France | France, Conseil d'État, 4ème chambre, 13 juin 2018, 407438


Vu les procédures suivantes :

1° Sous le n° 407438, par une ordonnance n° 1700072 du 30 janvier 2017, enregistrée le 2 février 2017 au secrétariat du contentieux du Conseil d'Etat, le président du tribunal administratif de Poitiers a transmis au Conseil d'Etat, en application de l'article R. 351-2 du code de justice administrative, la requête, enregistrée le 10 janvier 2017 au greffe de ce tribunal, présentée par M. B...A.... Par cette requête et un nouveau mémoire, enregistrés le 20 novembre 2017 au secrétariat du contentieux du conseil d'Etat, M. A...demande au Conseil

d'Etat :

1°) d'annuler pour excès de pouvoir la décision du 3 janvi...

Vu les procédures suivantes :

1° Sous le n° 407438, par une ordonnance n° 1700072 du 30 janvier 2017, enregistrée le 2 février 2017 au secrétariat du contentieux du Conseil d'Etat, le président du tribunal administratif de Poitiers a transmis au Conseil d'Etat, en application de l'article R. 351-2 du code de justice administrative, la requête, enregistrée le 10 janvier 2017 au greffe de ce tribunal, présentée par M. B...A.... Par cette requête et un nouveau mémoire, enregistrés le 20 novembre 2017 au secrétariat du contentieux du conseil d'Etat, M. A...demande au Conseil d'Etat :

1°) d'annuler pour excès de pouvoir la décision du 3 janvier 2017 par laquelle le président de l'université de Poitiers l'a, au nom de l'Etat, suspendu de ses fonctions pour une durée de quatre mois ;

2°) d'enjoindre à l'université de Poitiers de le réintégrer dans ses fonctions, sous astreinte de 500 euros par jour de retard ;

3°) de mettre à la charge de l'université de Poitiers la somme de 2 500 euros au titre de l'article L. 761-1 du code de justice administrative.

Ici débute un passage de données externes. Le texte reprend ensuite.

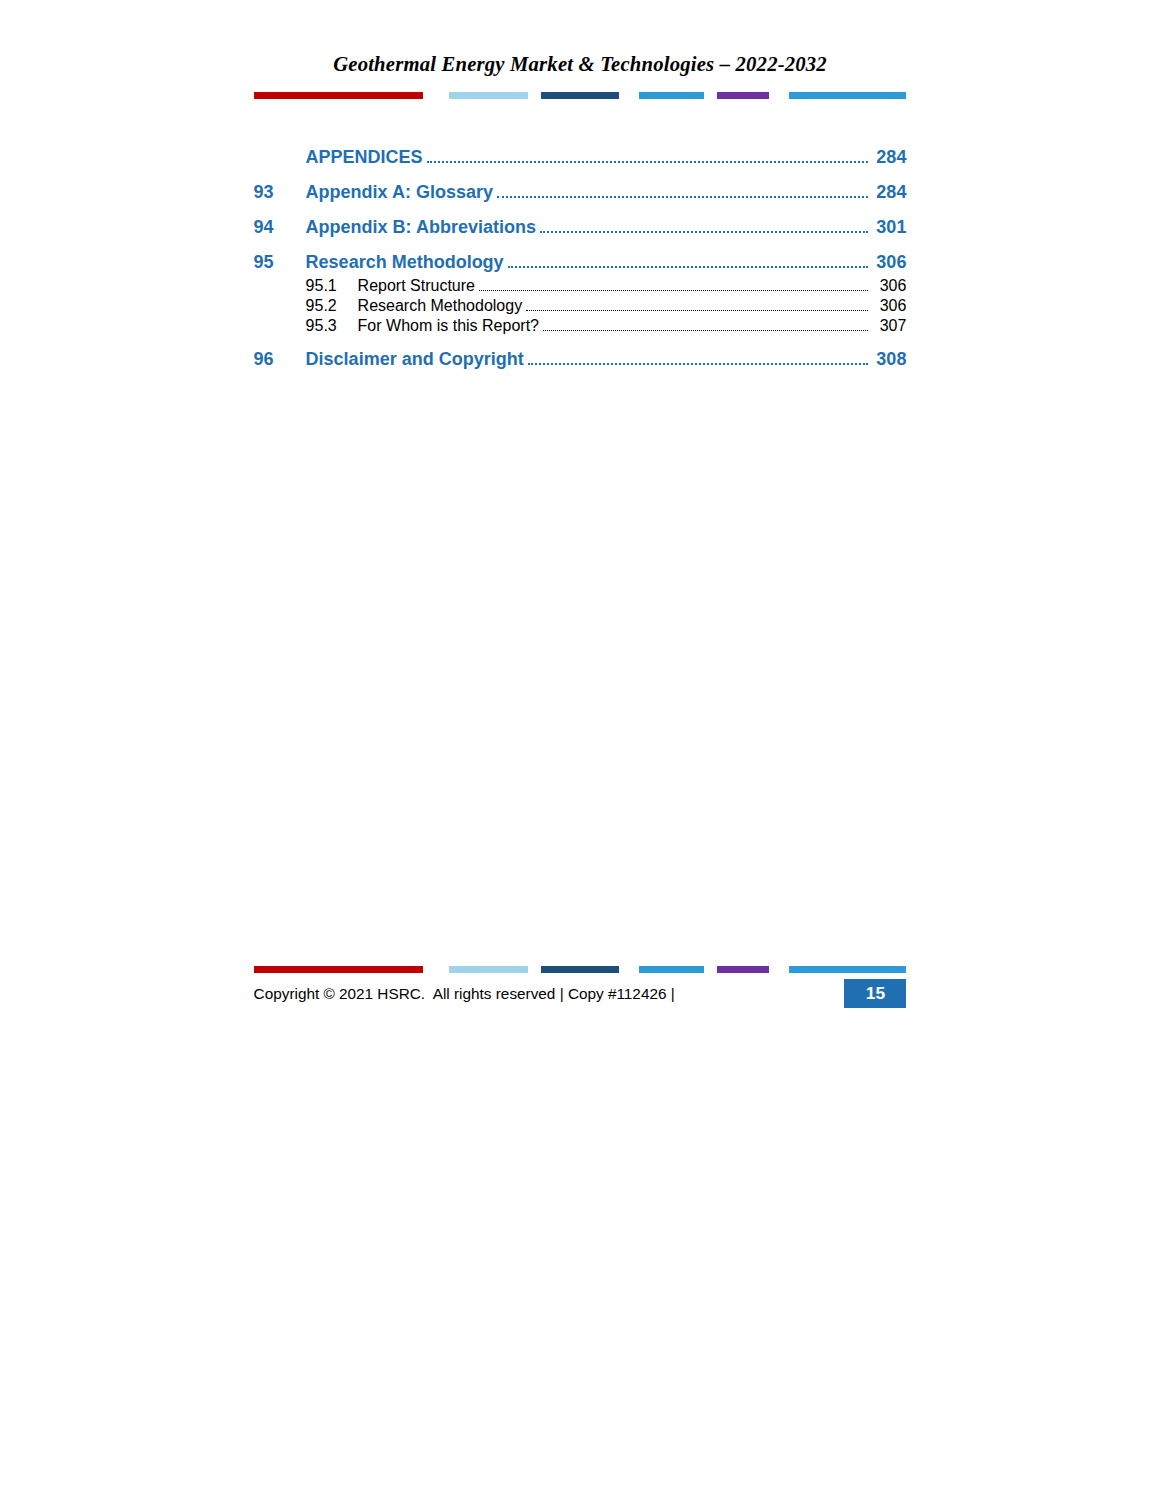Geothermal Energy Market & Technologies – 2022-2032
APPENDICES
284
93
Appendix A: Glossary
284
94
Appendix B: Abbreviations
301
95
Research Methodology
306
95.1
Report Structure
306
95.2
Research Methodology
306
95.3
For Whom is this Report?
307
96
Disclaimer and Copyright
308
Copyright © 2021 HSRC. All rights reserved | Copy #112426 |
15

2° Sous le n° 407760, par une requête, un mémoire en réplique et deux nouveaux mémoires, enregistrés les 8 février et 20 novembre 2017 et les 14 et 23 mai 2018 au secrétariat du contentieux du Conseil d'Etat, M. B...A...demande au Conseil d'Etat :

1°) d'annuler pour excès de pouvoir la même décision du 3 janvier 2017 ;

2°) d'enjoindre à l'université de Poitiers de le réintégrer dans ses fonctions, sous astreinte de 500 euros par jour de retard ;

3°) de mettre à la charge de l'université de Poitiers la somme de 2 500 euros au titre de l'article L. 761-1 du code de justice administrative.

....................................................................................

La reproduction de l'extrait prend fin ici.